Face à l’ampleur de la diffamation, plusieurs victimes demandent au journal de retirer l’article. Non seulement Iravunk refuse, mais il publie un second article, réitérant les accusations et insultes. Une action en justice est alors engagée par les requérants, réclamant des dommages-intérêts et des excuses publiques. L’affaire ne prospère pas : en première instance, le tribunal de district estime que l’article relève de la liberté d’expression. Les tentatives d’appel à la Cour suprême s’avèrent infructueuses.

Pendant ce temps, le journal poursuit sa campagne de dénigrement. Six mois après la publication de l’article incriminé, le rédacteur en chef et le président du comité de rédaction d’Iravunk reçoivent une distinction honorifique des mains du président de la République et du président de l’Assemblée nationale.

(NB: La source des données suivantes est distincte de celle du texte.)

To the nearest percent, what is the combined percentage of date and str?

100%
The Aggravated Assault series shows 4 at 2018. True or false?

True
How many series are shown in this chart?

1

Il aura fallu plus de dix ans pour que la CEDH reconnaisse les atteintes portées à la vie privée et à la dignité des requérants. L’arrêt rappelle l’obligation des États de lutter contre les discours de haine, particulièrement lorsqu’ils proviennent d’acteurs influents et exposent des individus à des menaces directes. L’Arménie est désormais sommée de se conformer à ses engagements internationaux et de garantir une protection effective contre de telles violations des droits fondamentaux.

L’arrêt
Les requérants se plaignaient que les articles du journal constituaient un harcèlement et un discours de haine et avaient interféré avec leur vie privée, et que l’État arménien n’avait pas assuré de protection contre ce harcèlement et ce discours de haine, en violation des articles 3 (interdiction de la torture et des mauvais traitements) et 8 (droit au respect de la vie privée et familiale) de la Convention. Ils ont également fait valoir que l’État n’avait pas reconnu les motifs discriminatoires de l’auteur et n’avait pas assuré une protection contre ceux-ci, notamment l’incitation à la discrimination au motif de l’activisme des requérants en faveur des LGBTI et de leur orientation sexuelle supposée, en violation de l’article 14 (l’interdiction de la discrimination).

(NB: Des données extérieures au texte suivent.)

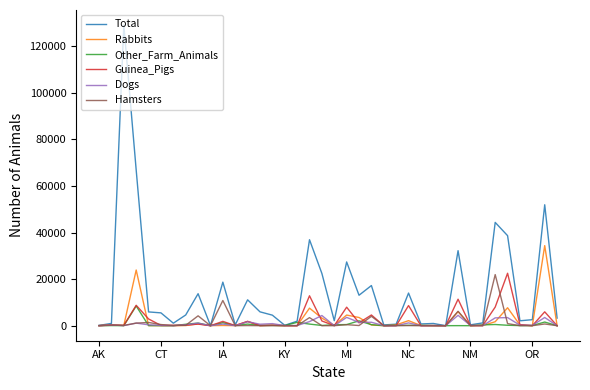

Which series has the largest total across all categories?

Total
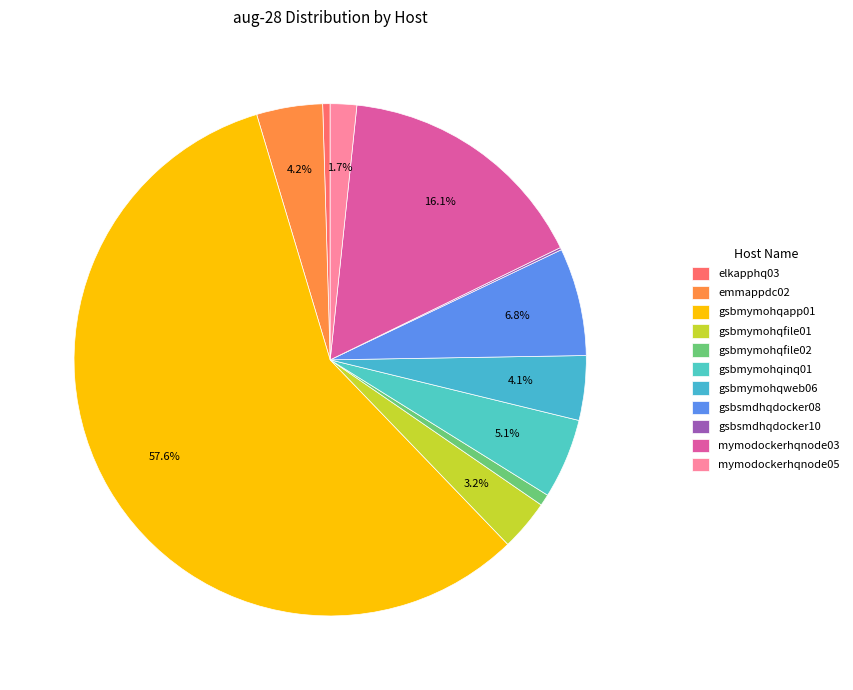

Is there any slice that represents more than half of the pie?

Yes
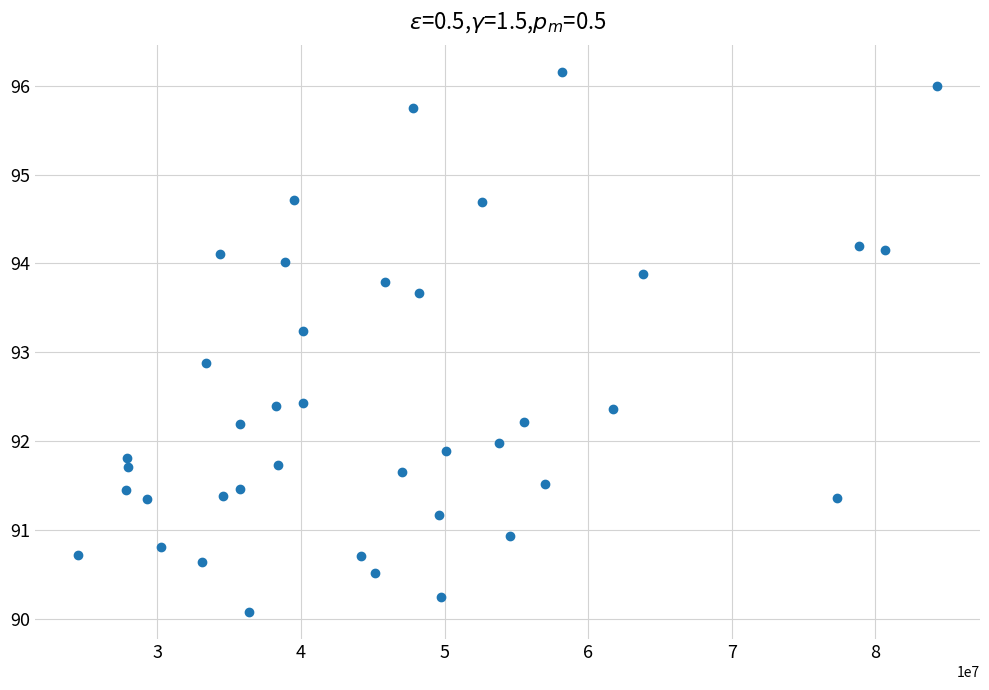

What is the range of Y values (max minus min)?

6.1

La Cour européenne des droits de l’homme a estimé que l’Arménie avait violé l’article 8 (droit au respect de la vie privée et familiale) en liaison avec l’article 14 (interdiction de la discrimination). La Cour européenne des droits de l’homme a estimé que l’auteur de l’article avait attaqué les requérants en raison de leur soutien à la communauté LGBTI et avait expressément incité le public à commettre des actes discriminatoires à l’encontre des requérants, et que les tribunaux nationaux n’avaient pas protégé les requérants contre les discours prônant l’intolérance et les actes préjudiciables. La Cour européenne des droits de l’homme s’est en outre déclarée préoccupée par l’inefficacité du cadre juridique à protéger les requérants contre les discours de haine homophobe.

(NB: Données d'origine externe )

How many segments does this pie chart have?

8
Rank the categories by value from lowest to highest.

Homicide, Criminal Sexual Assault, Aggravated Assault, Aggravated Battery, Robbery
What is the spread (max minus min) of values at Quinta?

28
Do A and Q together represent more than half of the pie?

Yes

« C’est le deuxième arrêt de la Cour européenne des droits de l’homme qui déclare que l’Arménie n’a pas assuré une protection efficace des personnes LGBTI contre les discours de haine. Deux ans et demi après le premier arrêt de ce type (Oganezova c. Arménie), l’État n’a apporté aucune preuve que l’article du code pénal relatif à la responsabilité en cas d’appel public à la violence est effectivement appliqué dans la pratique.
Nous notons également que dix ans après le début des travaux sur la loi anti-discrimination, le projet actuel ne comporte toujours pas de mécanismes efficaces pour protéger les personnes LGBTI.
Pink Armenia et l’EHRAC surveilleront la mise en œuvre de cet arrêt.
Hasmik Petrosyan, avocat, Pink Armenia
La Cour européenne des droits de l’homme a accordé aux requérants 2 000 euros chacun à titre de dommages-intérêts non pécuniaires.